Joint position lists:
+ + + +
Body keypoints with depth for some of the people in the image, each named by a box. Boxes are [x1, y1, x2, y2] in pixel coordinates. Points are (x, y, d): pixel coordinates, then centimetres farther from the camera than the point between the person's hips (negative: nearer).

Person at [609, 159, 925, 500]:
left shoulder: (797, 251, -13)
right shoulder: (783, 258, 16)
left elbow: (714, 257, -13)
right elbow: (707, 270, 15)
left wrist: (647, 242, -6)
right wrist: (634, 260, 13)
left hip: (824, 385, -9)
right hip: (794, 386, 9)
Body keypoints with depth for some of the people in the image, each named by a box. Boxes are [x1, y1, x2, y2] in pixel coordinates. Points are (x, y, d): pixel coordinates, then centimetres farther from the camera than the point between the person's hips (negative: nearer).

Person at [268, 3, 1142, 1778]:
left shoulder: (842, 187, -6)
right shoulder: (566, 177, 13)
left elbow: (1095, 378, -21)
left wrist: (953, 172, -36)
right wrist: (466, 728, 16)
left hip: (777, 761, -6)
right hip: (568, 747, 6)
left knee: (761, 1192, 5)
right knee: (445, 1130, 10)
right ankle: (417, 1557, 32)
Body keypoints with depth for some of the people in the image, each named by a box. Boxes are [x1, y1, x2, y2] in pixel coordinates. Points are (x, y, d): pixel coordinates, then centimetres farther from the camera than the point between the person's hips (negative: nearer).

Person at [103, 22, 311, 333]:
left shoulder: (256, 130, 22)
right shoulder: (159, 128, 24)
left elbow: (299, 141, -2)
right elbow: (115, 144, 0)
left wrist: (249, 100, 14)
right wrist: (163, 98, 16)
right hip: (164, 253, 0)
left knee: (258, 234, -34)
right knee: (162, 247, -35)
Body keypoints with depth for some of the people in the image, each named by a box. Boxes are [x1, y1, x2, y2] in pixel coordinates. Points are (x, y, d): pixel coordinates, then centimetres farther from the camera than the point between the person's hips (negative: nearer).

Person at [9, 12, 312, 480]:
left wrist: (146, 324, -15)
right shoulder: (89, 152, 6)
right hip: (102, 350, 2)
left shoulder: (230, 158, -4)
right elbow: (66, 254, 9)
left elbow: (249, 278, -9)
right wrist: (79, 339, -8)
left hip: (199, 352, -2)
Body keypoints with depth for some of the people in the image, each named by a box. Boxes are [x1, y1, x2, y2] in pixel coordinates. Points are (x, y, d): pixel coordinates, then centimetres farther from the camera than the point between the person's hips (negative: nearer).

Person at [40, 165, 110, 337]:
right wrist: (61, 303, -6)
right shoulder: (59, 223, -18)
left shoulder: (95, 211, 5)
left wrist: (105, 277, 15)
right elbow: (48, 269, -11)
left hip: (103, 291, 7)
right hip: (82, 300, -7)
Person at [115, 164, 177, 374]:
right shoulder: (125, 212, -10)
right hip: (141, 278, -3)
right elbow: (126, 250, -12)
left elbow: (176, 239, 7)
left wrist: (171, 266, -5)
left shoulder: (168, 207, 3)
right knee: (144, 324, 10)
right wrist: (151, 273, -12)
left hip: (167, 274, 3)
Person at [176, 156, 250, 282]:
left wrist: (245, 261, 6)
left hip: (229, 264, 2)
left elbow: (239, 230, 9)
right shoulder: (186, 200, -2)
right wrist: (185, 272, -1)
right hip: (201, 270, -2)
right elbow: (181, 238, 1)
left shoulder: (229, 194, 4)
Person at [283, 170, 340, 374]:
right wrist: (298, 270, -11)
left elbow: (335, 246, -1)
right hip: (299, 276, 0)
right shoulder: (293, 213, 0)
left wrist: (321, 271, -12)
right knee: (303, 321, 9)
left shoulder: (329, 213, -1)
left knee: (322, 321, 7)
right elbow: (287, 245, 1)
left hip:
+ + + +
## EXERCISE BRIEF
Rewrite all of the records above, putting "right hand" wherever "right wrist" appears and leaving everything else unchanged.

## ANSWER
Body keypoints with depth for some of the people in the image, each named by a box. Boxes are [x1, y1, x2, y2] in pixel coordinates. Points are (x, y, d): pixel coordinates, then centimetres farther from the camera than the point between the person's hips (negative: nearer).

Person at [609, 159, 925, 500]:
left shoulder: (797, 251, -13)
right shoulder: (783, 258, 16)
left elbow: (714, 257, -13)
right elbow: (707, 270, 15)
left wrist: (647, 242, -6)
right hand: (634, 260, 13)
left hip: (824, 385, -9)
right hip: (794, 386, 9)
Body keypoints with depth for some of the people in the image, each named by a box. Boxes are [x1, y1, x2, y2] in pixel coordinates. Points are (x, y, d): pixel coordinates, then centimetres farther from the camera than the point between the person's hips (negative: nearer).

Person at [268, 3, 1142, 1778]:
left shoulder: (842, 187, -6)
right shoulder: (566, 177, 13)
left elbow: (1095, 378, -21)
left wrist: (953, 172, -36)
right hand: (466, 728, 16)
left hip: (777, 761, -6)
right hip: (568, 747, 6)
left knee: (761, 1192, 5)
right knee: (445, 1130, 10)
right ankle: (417, 1557, 32)
Body keypoints with depth for some of the people in the image, each named by a box. Boxes are [x1, y1, x2, y2] in pixel coordinates. Points are (x, y, d): pixel coordinates, then centimetres farther from the camera than the point between the person's hips (negative: nearer).

Person at [103, 22, 311, 333]:
left shoulder: (256, 130, 22)
right shoulder: (159, 128, 24)
left elbow: (299, 141, -2)
right elbow: (115, 144, 0)
left wrist: (249, 100, 14)
right hand: (163, 98, 16)
right hip: (164, 253, 0)
left knee: (258, 234, -34)
right knee: (162, 247, -35)
Body keypoints with depth for some of the people in the image, each named by a box. Boxes are [x1, y1, x2, y2] in pixel coordinates. Points are (x, y, d): pixel coordinates, then centimetres farther from the camera than the point between the person's hips (negative: nearer).

Person at [9, 12, 312, 480]:
left wrist: (146, 324, -15)
right shoulder: (89, 152, 6)
right hip: (102, 350, 2)
left shoulder: (230, 158, -4)
right elbow: (66, 254, 9)
left elbow: (249, 278, -9)
right hand: (79, 339, -8)
left hip: (199, 352, -2)
Body keypoints with depth for some of the people in the image, each named by a box. Boxes are [x1, y1, x2, y2] in pixel coordinates. Points are (x, y, d): pixel coordinates, then centimetres farther from the camera than the point between the person's hips (negative: nearer).

Person at [40, 165, 110, 337]:
right hand: (61, 303, -6)
right shoulder: (59, 223, -18)
left shoulder: (95, 211, 5)
left wrist: (105, 277, 15)
right elbow: (48, 269, -11)
left hip: (103, 291, 7)
right hip: (82, 300, -7)
Person at [115, 164, 177, 374]:
right shoulder: (125, 212, -10)
right hip: (141, 278, -3)
right elbow: (126, 250, -12)
left elbow: (176, 239, 7)
left wrist: (171, 266, -5)
left shoulder: (168, 207, 3)
right knee: (144, 324, 10)
right hand: (151, 273, -12)
left hip: (167, 274, 3)
Person at [176, 156, 250, 282]:
left wrist: (245, 261, 6)
left hip: (229, 264, 2)
left elbow: (239, 230, 9)
right shoulder: (186, 200, -2)
right hand: (185, 272, -1)
right hip: (201, 270, -2)
right elbow: (181, 238, 1)
left shoulder: (229, 194, 4)
Person at [283, 170, 340, 374]:
right hand: (298, 270, -11)
left elbow: (335, 246, -1)
right hip: (299, 276, 0)
right shoulder: (293, 213, 0)
left wrist: (321, 271, -12)
right knee: (303, 321, 9)
left shoulder: (329, 213, -1)
left knee: (322, 321, 7)
right elbow: (287, 245, 1)
left hip:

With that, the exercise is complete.